Methods: We identified subjects with HFpEF using a validated algorithm in the national Veterans Affairs electronic health records from 2002 to 2012 with all recorded ejection fractions greater than 50% and signs, symptoms, and treatment of heart failure. Repeated serum sodium measurements were extracted from the date of diagnosis until censoring (end of the study period or death). In a multivariable Cox proportional hazards model, we examined the association of serum sodium over time with all-cause mortality. We then used generalized estimating equation-based negative binomial regression to compute the incidence density ratios (IDRs) per year to examine days hospitalized for heart failure and for all causes.

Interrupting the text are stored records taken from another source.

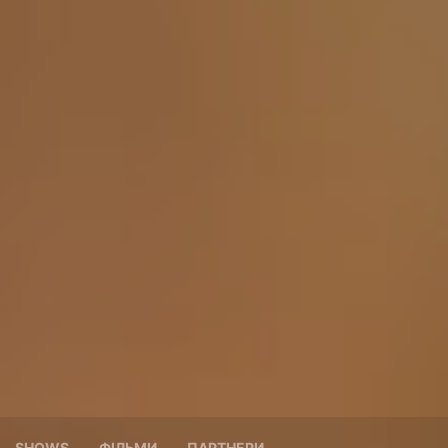
SHOWS
ФІЛЬМИ
ПАРТНЕРИ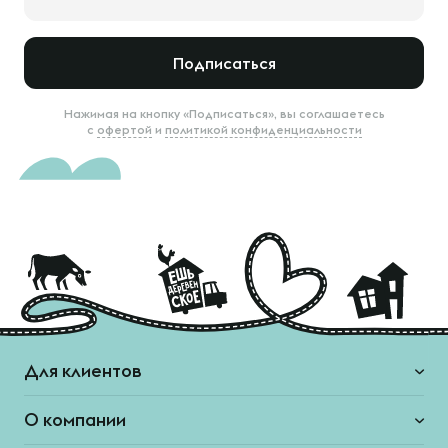
Подписаться
Нажимая на кнопку «Подписаться», вы соглашаетесь
с
офертой
и
политикой конфиденциальности
Для клиентов
О компании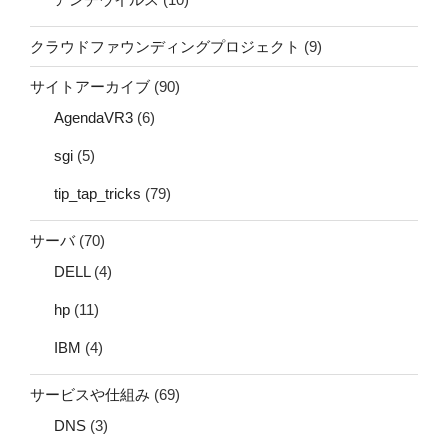
クラウドファウンディングプロジェクト
(9)
サイトアーカイブ
(90)
AgendaVR3
(6)
sgi
(5)
tip_tap_tricks
(79)
サーバ
(70)
DELL
(4)
hp
(11)
IBM
(4)
サービスや仕組み
(69)
DNS
(3)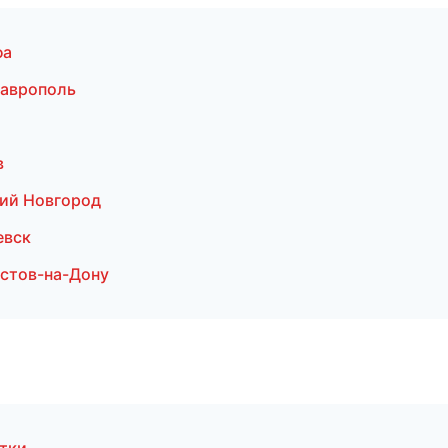
фа
таврополь
в
ий Новгород
евск
стов-на-Дону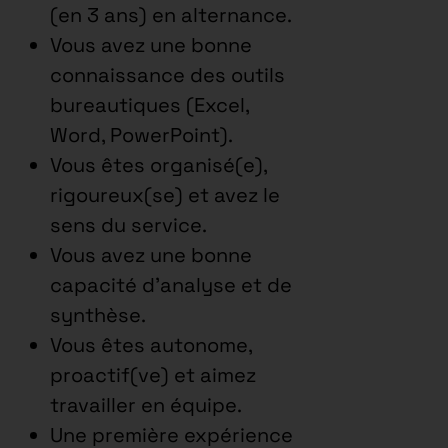
(en 3 ans) en alternance.
Vous avez une bonne
connaissance des outils
bureautiques (Excel,
Word, PowerPoint).
Vous êtes organisé(e),
rigoureux(se) et avez le
sens du service.
Vous avez une bonne
capacité d’analyse et de
synthèse.
Vous êtes autonome,
proactif(ve) et aimez
travailler en équipe.
Une première expérience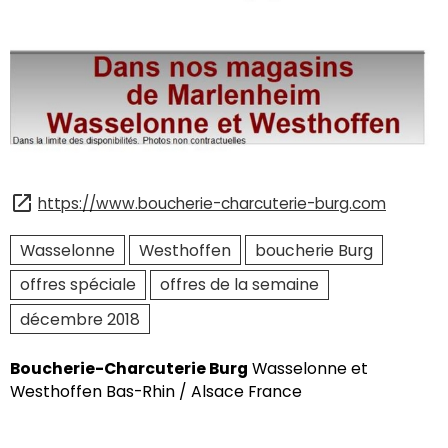
https://www.boucherie-charcuterie-burg.com
Wasselonne
Westhoffen
boucherie Burg
offres spéciale
offres de la semaine
décembre 2018
Boucherie-Charcuterie Burg
Wasselonne et
Westhoffen Bas-Rhin / Alsace France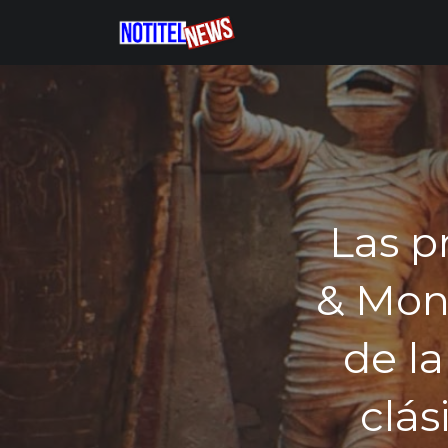
Las p
& Mons
de l
clás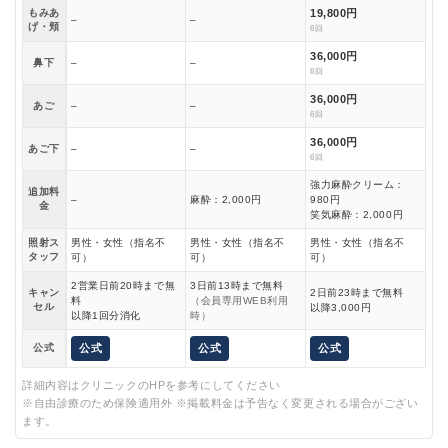
もみあ
19,800円
–
–
げ・頬
6回
36,000円
鼻下
–
–
6回
36,000円
あご
–
–
6回
36,000円
あご下
–
–
6回
強力麻酔クリーム：
追加料
–
麻酔：2,000円
980円
金
笑気麻酔：2,000円
照射ス
男性・女性（指名不
男性・女性（指名不
男性・女性（指名不
タッフ
可）
可）
可）
2営業日前20時まで無
3日前13時まで無料
キャン
2日前23時まで無料
料
（会員専用WEB利用
セル
以降3,000円
以降1回分消化
時）
公式
公式
公式
公式
詳細内容はクリニックのHPを参考にしてください
※自由診療のため保険適用外 ※掲載料金は予告なく変更される場合がござい
ます。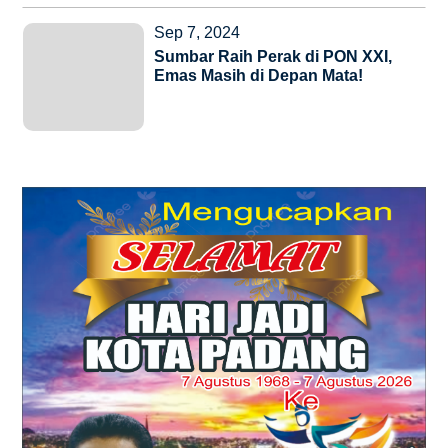
Sep 7, 2024
Sumbar Raih Perak di PON XXI,
Emas Masih di Depan Mata!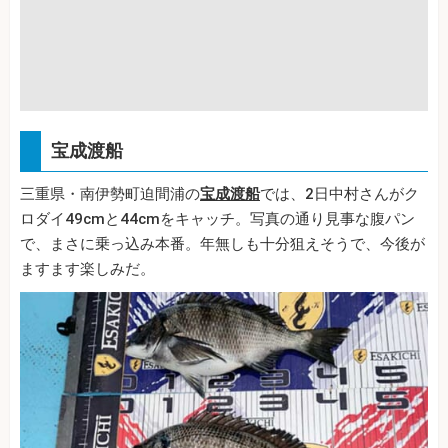
宝成渡船
三重県・南伊勢町迫間浦の
宝成渡船
では、2日中村さんがク
ロダイ49cmと44cmをキャッチ。写真の通り見事な腹パン
で、まさに乗っ込み本番。年無しも十分狙えそうで、今後が
ますます楽しみだ。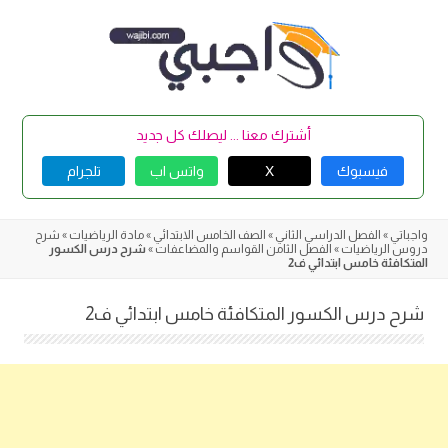
Skip
to
content
أشترك معنا ... ليصلك كل جديد
فيسبوك
X
واتس اب
تلجرام
واجباتي
»
الفصل الدراسي الثاني
»
الصف الخامس الابتدائي
»
مادة الرياضيات
»
شرح
دروس الرياضيات
»
الفصل الثامن القواسم والمضاعفات
»
شرح درس الكسور
المتكافئة خامس ابتدائي ف2
شرح درس الكسور المتكافئة خامس ابتدائي ف2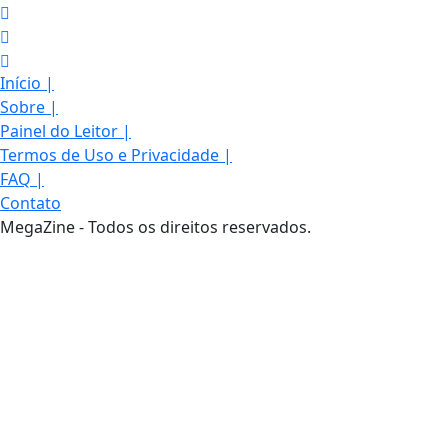
Início
|
Sobre
|
Painel do Leitor
|
Termos de Uso e Privacidade
|
FAQ
|
Contato
MegaZine - Todos os direitos reservados.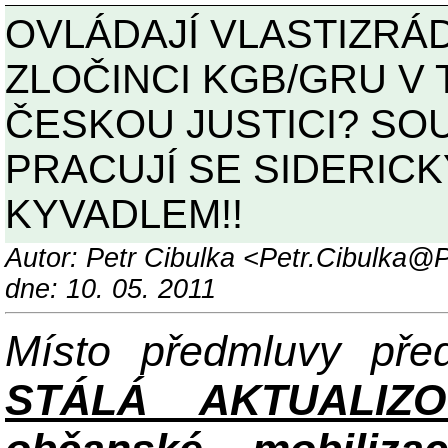
OVLÁDAJÍ VLASTIZRÁ
ZLOČINCI KGB/GRU V
ČESKOU JUSTICI? SOU
PRACUJÍ SE SIDERIC
KYVADLEM!!
Autor: Petr Cibulka <Petr.Cibulka
dne: 10. 05. 2011
Místo předmluvy př
STÁLÁ AKTUALIZ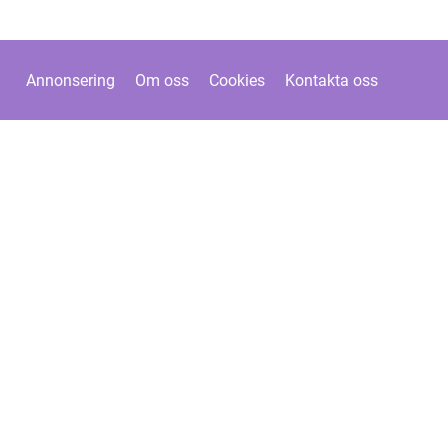
Annonsering
Om oss
Cookies
Kontakta oss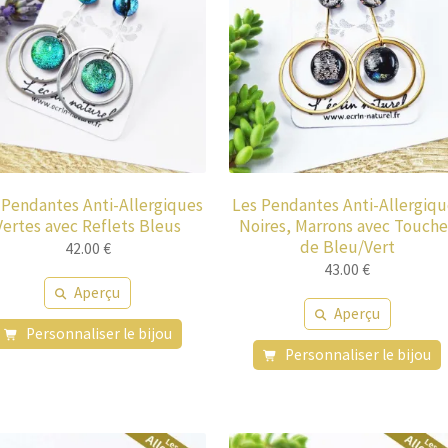
 Pendantes Anti-Allergiques
Les Pendantes Anti-Allergiqu
Vertes avec Reflets Bleus
Noires, Marrons avec Touche
de Bleu/Vert
42.00
€
43.00
€
Aperçu
Aperçu
Personnaliser le bijou
Personnaliser le bijou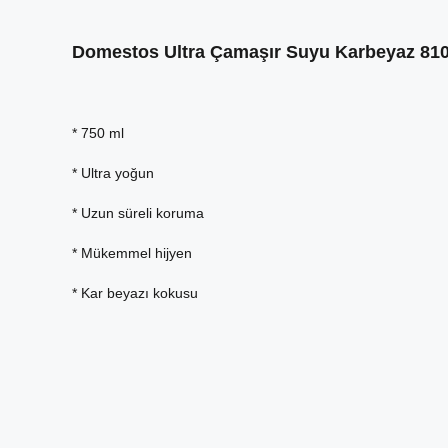
Domestos Ultra Çamaşır Suyu Karbeyaz 810
* 750 ml
* Ultra yoğun
* Uzun süreli koruma
* Mükemmel hijyen
* Kar beyazı kokusu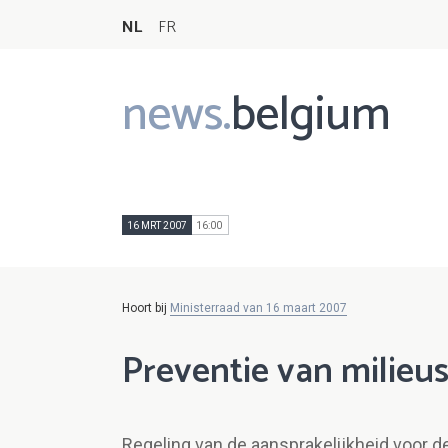
NL
FR
news.
belgium
Main
navigation
16 MRT 2007
16:00
Hoort bij
Ministerraad van 16 maart 2007
Preventie van milieu
Regeling van de aansprakelijkheid voor d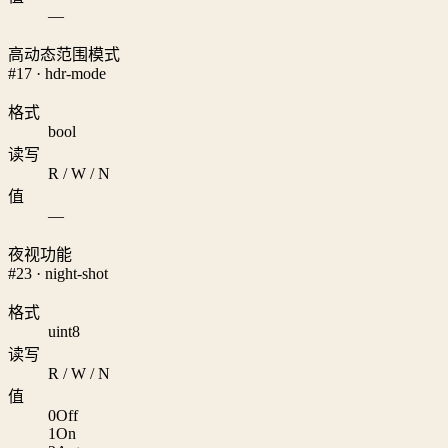
—
高动态范围模式
#17 · hdr-mode
格式
bool
读写
R / W / N
值
—
夜视功能
#23 · night-shot
格式
uint8
读写
R / W / N
值
0
Off
1
On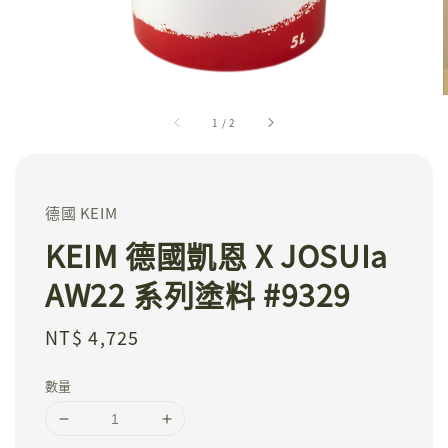
1
/
2
德國 KEIM
KEIM 德國凱恩 X JOSUIa
AW22 系列塗料 #9329
Regular
NT$ 4,725
price
數量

Results: In total, we identified 56,489 subjects with 865,124 recorded serum sodium measurements. Mean age was 71±11 years. After a median follow-up of 3.6 years (IQR: 1.7-6.4), 17,269 deaths occurred. In a multivariable model, hazard ratios for long-term mortality were 2.09 (95% CI: 2.02-2.17) for the sNA 115-134.99 category; 1.29 (95% CI: 1.25-1.33) for the sNA 135-137.99 category; and 1.66 (95% CI: 1.60-1.74) for the sNA 144-166.00 category compared to the 138-140.99 category (ref), p non-linear trend <0.0001. There were a total of 1,950,224 days of all-cause hospitalization and 112,500 days of heart-failure hospitalization. The IDRs for the lowest sNA group were 1.85 (95% CI: 1.74-1.96) for all-cause hospitalization and 2.17 (95% CI: 1.73-2.74) for heart-failure hospitalization compared to the 138-140.99 sNA group (Table 1).
Conclusions: Our findings suggest that low serum sodium over time is associated with increased risk of all-cause mortality and greater number of days of all-cause and heart failure hospitalization in patients with HFpEF.